DATA PROVIDED |
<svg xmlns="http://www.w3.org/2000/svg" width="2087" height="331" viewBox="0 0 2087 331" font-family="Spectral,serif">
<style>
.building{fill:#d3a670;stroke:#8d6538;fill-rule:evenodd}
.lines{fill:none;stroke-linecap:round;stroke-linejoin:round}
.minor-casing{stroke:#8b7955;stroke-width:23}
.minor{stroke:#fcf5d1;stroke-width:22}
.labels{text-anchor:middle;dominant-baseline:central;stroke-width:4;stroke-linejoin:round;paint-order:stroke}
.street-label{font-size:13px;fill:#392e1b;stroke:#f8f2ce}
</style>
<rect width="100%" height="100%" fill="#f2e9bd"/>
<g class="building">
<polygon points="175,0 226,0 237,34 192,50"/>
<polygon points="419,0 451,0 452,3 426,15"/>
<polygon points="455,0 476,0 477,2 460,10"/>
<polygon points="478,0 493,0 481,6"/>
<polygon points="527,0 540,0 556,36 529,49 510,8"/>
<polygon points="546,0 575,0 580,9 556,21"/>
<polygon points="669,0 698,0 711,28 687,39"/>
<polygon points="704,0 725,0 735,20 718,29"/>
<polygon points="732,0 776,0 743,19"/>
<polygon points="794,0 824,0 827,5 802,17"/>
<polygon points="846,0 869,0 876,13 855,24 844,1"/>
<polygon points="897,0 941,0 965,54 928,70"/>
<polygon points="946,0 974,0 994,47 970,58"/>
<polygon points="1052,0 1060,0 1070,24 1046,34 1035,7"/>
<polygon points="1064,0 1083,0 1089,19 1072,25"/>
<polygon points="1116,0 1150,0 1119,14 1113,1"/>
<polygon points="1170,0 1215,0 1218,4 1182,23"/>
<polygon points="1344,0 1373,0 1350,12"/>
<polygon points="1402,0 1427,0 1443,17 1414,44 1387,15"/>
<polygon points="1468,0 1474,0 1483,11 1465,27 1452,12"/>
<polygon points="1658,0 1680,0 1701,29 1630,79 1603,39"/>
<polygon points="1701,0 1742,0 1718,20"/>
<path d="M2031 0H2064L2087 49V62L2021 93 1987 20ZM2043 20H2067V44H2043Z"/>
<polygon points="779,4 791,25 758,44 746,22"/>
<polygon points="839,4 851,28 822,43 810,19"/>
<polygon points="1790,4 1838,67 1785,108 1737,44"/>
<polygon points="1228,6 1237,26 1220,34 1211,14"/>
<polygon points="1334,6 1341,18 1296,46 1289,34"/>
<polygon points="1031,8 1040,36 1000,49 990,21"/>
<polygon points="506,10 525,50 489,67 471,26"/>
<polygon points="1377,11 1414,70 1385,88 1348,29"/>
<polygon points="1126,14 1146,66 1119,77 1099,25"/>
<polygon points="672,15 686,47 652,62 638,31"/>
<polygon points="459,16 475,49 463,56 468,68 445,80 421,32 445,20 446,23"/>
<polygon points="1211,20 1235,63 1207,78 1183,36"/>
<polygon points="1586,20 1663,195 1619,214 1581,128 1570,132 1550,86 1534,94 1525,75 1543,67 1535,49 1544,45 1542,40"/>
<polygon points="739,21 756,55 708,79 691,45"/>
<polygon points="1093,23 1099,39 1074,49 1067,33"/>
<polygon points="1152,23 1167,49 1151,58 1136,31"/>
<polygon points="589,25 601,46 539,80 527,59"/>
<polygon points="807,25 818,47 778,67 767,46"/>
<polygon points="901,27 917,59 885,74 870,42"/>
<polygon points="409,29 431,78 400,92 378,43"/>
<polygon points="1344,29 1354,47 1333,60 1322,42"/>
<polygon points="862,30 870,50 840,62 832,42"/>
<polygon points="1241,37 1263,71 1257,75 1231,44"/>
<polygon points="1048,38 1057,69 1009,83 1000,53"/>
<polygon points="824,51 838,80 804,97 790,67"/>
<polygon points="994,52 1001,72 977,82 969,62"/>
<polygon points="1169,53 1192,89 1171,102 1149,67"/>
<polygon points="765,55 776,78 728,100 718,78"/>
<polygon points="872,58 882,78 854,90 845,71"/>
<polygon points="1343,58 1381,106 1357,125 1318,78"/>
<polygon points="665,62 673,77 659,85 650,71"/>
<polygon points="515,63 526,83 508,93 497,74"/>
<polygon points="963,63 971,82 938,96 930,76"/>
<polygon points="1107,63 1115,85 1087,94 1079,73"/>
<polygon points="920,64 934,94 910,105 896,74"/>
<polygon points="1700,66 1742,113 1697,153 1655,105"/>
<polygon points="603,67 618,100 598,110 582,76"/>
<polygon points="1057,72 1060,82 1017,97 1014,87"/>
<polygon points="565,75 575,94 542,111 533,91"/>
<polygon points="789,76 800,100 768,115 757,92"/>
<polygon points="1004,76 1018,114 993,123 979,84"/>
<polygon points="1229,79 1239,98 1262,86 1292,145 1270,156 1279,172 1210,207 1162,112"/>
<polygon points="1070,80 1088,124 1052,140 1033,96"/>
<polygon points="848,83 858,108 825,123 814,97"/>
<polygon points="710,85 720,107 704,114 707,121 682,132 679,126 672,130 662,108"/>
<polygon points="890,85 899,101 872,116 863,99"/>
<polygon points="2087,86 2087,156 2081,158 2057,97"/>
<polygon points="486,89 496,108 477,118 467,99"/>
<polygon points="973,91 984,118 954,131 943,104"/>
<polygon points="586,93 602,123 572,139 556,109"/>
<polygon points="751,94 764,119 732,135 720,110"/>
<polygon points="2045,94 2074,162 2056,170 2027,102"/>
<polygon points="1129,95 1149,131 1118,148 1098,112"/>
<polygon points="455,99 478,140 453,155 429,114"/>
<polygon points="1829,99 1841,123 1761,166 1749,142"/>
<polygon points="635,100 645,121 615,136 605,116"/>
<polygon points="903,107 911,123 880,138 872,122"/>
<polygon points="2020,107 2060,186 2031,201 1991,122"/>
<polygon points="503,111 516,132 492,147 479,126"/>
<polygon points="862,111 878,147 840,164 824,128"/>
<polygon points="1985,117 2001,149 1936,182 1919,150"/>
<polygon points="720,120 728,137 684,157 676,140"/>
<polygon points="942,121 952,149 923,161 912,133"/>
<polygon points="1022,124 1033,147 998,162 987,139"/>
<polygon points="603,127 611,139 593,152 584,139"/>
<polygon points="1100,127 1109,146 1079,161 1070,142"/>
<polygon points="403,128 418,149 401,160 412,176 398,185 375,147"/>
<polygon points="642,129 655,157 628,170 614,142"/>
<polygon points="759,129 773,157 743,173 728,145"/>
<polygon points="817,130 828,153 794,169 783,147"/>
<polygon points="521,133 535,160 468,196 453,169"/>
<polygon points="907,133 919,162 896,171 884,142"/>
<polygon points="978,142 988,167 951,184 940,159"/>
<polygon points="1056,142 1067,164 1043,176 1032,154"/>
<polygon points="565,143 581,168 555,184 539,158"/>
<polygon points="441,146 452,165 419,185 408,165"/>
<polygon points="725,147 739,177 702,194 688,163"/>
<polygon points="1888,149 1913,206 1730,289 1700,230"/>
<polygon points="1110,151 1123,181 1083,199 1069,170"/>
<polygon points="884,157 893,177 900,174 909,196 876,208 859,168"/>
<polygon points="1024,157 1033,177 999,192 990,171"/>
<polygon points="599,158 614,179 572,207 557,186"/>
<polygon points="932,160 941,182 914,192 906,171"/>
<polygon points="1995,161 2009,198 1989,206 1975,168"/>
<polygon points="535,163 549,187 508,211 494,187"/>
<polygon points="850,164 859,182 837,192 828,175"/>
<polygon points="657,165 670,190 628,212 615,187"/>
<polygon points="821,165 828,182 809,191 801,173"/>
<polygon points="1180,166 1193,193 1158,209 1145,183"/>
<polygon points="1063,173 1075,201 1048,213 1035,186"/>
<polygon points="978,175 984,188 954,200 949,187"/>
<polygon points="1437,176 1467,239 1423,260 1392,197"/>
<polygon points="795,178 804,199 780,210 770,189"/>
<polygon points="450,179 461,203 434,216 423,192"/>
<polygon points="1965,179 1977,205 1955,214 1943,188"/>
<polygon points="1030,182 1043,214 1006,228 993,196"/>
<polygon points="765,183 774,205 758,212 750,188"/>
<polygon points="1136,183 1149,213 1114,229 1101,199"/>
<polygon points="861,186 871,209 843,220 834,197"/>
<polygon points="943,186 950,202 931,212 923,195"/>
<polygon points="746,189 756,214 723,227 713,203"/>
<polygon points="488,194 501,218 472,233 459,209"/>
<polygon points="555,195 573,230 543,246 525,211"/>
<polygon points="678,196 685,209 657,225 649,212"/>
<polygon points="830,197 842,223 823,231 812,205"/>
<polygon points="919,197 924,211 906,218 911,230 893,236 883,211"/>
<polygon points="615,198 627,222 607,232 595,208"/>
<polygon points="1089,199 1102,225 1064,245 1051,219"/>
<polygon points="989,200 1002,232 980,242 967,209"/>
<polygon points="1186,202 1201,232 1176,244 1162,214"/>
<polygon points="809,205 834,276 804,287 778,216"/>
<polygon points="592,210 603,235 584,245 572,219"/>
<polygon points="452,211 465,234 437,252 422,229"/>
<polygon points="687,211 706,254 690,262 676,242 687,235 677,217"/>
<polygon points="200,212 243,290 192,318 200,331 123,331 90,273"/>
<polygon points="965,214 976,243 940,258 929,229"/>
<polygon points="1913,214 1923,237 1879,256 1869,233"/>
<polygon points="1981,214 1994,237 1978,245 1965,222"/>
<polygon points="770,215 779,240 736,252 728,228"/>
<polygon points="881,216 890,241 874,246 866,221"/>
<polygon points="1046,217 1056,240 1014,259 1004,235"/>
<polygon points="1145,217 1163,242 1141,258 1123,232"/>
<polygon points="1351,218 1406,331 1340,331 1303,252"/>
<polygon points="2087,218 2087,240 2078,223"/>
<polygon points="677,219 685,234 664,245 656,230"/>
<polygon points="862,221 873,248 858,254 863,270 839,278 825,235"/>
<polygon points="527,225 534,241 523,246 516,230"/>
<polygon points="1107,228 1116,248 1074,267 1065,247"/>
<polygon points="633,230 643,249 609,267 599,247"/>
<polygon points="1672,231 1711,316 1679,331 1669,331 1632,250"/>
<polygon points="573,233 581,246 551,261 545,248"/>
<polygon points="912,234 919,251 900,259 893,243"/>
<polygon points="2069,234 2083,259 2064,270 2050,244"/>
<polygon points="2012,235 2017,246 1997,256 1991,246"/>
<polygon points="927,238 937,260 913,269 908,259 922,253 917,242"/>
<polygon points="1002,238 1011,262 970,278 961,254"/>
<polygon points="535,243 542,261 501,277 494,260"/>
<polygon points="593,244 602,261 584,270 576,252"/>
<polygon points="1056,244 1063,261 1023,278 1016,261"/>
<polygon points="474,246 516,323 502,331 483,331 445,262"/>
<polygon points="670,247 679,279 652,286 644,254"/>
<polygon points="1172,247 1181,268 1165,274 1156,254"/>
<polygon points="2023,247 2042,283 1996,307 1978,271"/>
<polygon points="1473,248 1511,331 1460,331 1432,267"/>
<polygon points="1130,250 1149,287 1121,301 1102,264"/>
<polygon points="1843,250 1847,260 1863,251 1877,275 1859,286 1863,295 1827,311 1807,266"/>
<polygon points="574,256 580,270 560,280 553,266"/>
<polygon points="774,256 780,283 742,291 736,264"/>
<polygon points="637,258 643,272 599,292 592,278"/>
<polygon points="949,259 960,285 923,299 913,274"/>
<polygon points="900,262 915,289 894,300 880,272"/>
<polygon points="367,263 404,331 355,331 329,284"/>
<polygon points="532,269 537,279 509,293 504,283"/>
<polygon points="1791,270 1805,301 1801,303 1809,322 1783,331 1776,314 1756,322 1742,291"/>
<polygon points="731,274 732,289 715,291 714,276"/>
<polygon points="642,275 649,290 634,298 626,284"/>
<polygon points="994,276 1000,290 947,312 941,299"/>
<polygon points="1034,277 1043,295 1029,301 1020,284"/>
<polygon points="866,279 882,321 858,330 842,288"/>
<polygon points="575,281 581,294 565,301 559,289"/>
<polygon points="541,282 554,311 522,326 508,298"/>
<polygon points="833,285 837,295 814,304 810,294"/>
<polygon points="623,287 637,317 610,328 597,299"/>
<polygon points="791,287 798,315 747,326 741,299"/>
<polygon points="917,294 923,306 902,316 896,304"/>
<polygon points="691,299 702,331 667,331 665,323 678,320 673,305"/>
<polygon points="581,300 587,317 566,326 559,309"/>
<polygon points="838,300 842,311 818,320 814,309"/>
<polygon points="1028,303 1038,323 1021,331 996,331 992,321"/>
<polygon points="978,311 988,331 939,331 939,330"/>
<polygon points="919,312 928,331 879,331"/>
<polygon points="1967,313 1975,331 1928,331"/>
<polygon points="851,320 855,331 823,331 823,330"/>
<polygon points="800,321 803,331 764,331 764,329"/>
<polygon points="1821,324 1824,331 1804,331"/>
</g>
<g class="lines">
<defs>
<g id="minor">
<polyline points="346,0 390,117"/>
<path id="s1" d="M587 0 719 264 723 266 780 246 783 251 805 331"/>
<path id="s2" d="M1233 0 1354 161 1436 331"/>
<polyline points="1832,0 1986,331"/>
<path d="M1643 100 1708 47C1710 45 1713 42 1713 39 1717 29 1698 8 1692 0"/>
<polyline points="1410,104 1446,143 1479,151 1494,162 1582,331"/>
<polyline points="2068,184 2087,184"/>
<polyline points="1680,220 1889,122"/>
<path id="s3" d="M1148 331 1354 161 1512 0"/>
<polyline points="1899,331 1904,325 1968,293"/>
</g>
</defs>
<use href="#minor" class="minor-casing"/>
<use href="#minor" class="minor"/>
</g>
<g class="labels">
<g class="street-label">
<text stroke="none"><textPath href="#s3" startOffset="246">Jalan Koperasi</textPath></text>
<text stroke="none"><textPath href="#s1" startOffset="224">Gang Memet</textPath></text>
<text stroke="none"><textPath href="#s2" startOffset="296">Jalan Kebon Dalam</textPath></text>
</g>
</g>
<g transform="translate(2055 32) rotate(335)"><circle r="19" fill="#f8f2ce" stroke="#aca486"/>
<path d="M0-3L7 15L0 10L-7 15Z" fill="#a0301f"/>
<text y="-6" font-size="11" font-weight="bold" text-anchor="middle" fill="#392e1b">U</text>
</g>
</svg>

TASK OBJECTIVE | Across the entries above, find each line with the word "lines" and please copy it out.

RESULT OF THE EXERCISE |
.lines{fill:none;stroke-linecap:round;stroke-linejoin:round}
<g class="lines">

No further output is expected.